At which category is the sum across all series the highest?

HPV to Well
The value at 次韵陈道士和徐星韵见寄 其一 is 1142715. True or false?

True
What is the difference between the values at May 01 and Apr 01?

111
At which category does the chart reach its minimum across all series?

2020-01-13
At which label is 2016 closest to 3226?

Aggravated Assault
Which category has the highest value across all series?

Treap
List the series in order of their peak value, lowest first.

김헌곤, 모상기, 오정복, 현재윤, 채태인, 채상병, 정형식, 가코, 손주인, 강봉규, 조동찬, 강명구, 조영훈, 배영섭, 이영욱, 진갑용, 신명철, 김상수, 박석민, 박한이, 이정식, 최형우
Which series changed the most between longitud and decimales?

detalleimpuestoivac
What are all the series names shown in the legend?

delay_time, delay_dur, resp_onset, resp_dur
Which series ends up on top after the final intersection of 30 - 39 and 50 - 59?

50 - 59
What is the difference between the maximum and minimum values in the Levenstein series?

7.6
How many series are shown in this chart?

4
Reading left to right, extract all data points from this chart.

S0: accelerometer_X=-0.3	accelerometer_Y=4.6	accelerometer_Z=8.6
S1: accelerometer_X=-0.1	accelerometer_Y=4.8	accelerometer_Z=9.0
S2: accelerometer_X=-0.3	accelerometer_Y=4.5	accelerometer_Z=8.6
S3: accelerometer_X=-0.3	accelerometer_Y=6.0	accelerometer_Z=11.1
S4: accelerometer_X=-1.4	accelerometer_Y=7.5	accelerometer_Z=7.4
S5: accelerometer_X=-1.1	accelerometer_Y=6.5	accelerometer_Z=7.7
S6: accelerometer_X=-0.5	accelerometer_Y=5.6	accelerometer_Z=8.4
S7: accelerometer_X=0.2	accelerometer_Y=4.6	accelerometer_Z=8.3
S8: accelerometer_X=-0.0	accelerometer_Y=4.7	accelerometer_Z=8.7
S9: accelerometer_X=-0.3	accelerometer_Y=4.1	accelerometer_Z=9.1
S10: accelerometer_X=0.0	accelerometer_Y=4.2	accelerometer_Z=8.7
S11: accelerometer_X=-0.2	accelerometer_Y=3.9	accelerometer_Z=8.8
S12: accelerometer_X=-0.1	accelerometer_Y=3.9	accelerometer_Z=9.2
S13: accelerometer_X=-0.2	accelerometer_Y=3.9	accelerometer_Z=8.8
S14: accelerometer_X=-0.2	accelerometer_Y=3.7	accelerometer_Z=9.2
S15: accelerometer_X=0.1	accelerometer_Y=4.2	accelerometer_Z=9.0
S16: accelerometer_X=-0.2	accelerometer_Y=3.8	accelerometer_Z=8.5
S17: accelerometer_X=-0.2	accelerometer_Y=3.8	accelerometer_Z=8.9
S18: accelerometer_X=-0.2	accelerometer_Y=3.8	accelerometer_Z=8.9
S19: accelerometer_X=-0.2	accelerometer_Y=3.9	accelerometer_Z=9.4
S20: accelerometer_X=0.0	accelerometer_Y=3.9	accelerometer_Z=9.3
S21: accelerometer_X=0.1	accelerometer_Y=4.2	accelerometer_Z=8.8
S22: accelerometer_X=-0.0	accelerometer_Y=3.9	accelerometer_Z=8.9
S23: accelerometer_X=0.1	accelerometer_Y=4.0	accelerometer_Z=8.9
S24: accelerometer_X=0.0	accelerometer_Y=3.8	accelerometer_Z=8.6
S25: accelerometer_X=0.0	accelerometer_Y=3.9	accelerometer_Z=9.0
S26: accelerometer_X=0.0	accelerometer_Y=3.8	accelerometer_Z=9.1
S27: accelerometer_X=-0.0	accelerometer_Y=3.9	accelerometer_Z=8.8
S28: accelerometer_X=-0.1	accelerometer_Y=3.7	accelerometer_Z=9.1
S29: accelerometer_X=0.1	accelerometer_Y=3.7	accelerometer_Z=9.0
______________________________
• **Exercise directions**: Please retype all of the items above line for line, with no changes.

• **Problem solution**:
At which category is the sum across all series the highest?

HPV to Well
The value at 次韵陈道士和徐星韵见寄 其一 is 1142715. True or false?

True
What is the difference between the values at May 01 and Apr 01?

111
At which category does the chart reach its minimum across all series?

2020-01-13
At which label is 2016 closest to 3226?

Aggravated Assault
Which category has the highest value across all series?

Treap
List the series in order of their peak value, lowest first.

김헌곤, 모상기, 오정복, 현재윤, 채태인, 채상병, 정형식, 가코, 손주인, 강봉규, 조동찬, 강명구, 조영훈, 배영섭, 이영욱, 진갑용, 신명철, 김상수, 박석민, 박한이, 이정식, 최형우
Which series changed the most between longitud and decimales?

detalleimpuestoivac
What are all the series names shown in the legend?

delay_time, delay_dur, resp_onset, resp_dur
Which series ends up on top after the final intersection of 30 - 39 and 50 - 59?

50 - 59
What is the difference between the maximum and minimum values in the Levenstein series?

7.6
How many series are shown in this chart?

4
Reading left to right, extract all data points from this chart.

S0: accelerometer_X=-0.3	accelerometer_Y=4.6	accelerometer_Z=8.6
S1: accelerometer_X=-0.1	accelerometer_Y=4.8	accelerometer_Z=9.0
S2: accelerometer_X=-0.3	accelerometer_Y=4.5	accelerometer_Z=8.6
S3: accelerometer_X=-0.3	accelerometer_Y=6.0	accelerometer_Z=11.1
S4: accelerometer_X=-1.4	accelerometer_Y=7.5	accelerometer_Z=7.4
S5: accelerometer_X=-1.1	accelerometer_Y=6.5	accelerometer_Z=7.7
S6: accelerometer_X=-0.5	accelerometer_Y=5.6	accelerometer_Z=8.4
S7: accelerometer_X=0.2	accelerometer_Y=4.6	accelerometer_Z=8.3
S8: accelerometer_X=-0.0	accelerometer_Y=4.7	accelerometer_Z=8.7
S9: accelerometer_X=-0.3	accelerometer_Y=4.1	accelerometer_Z=9.1
S10: accelerometer_X=0.0	accelerometer_Y=4.2	accelerometer_Z=8.7
S11: accelerometer_X=-0.2	accelerometer_Y=3.9	accelerometer_Z=8.8
S12: accelerometer_X=-0.1	accelerometer_Y=3.9	accelerometer_Z=9.2
S13: accelerometer_X=-0.2	accelerometer_Y=3.9	accelerometer_Z=8.8
S14: accelerometer_X=-0.2	accelerometer_Y=3.7	accelerometer_Z=9.2
S15: accelerometer_X=0.1	accelerometer_Y=4.2	accelerometer_Z=9.0
S16: accelerometer_X=-0.2	accelerometer_Y=3.8	accelerometer_Z=8.5
S17: accelerometer_X=-0.2	accelerometer_Y=3.8	accelerometer_Z=8.9
S18: accelerometer_X=-0.2	accelerometer_Y=3.8	accelerometer_Z=8.9
S19: accelerometer_X=-0.2	accelerometer_Y=3.9	accelerometer_Z=9.4
S20: accelerometer_X=0.0	accelerometer_Y=3.9	accelerometer_Z=9.3
S21: accelerometer_X=0.1	accelerometer_Y=4.2	accelerometer_Z=8.8
S22: accelerometer_X=-0.0	accelerometer_Y=3.9	accelerometer_Z=8.9
S23: accelerometer_X=0.1	accelerometer_Y=4.0	accelerometer_Z=8.9
S24: accelerometer_X=0.0	accelerometer_Y=3.8	accelerometer_Z=8.6
S25: accelerometer_X=0.0	accelerometer_Y=3.9	accelerometer_Z=9.0
S26: accelerometer_X=0.0	accelerometer_Y=3.8	accelerometer_Z=9.1
S27: accelerometer_X=-0.0	accelerometer_Y=3.9	accelerometer_Z=8.8
S28: accelerometer_X=-0.1	accelerometer_Y=3.7	accelerometer_Z=9.1
S29: accelerometer_X=0.1	accelerometer_Y=3.7	accelerometer_Z=9.0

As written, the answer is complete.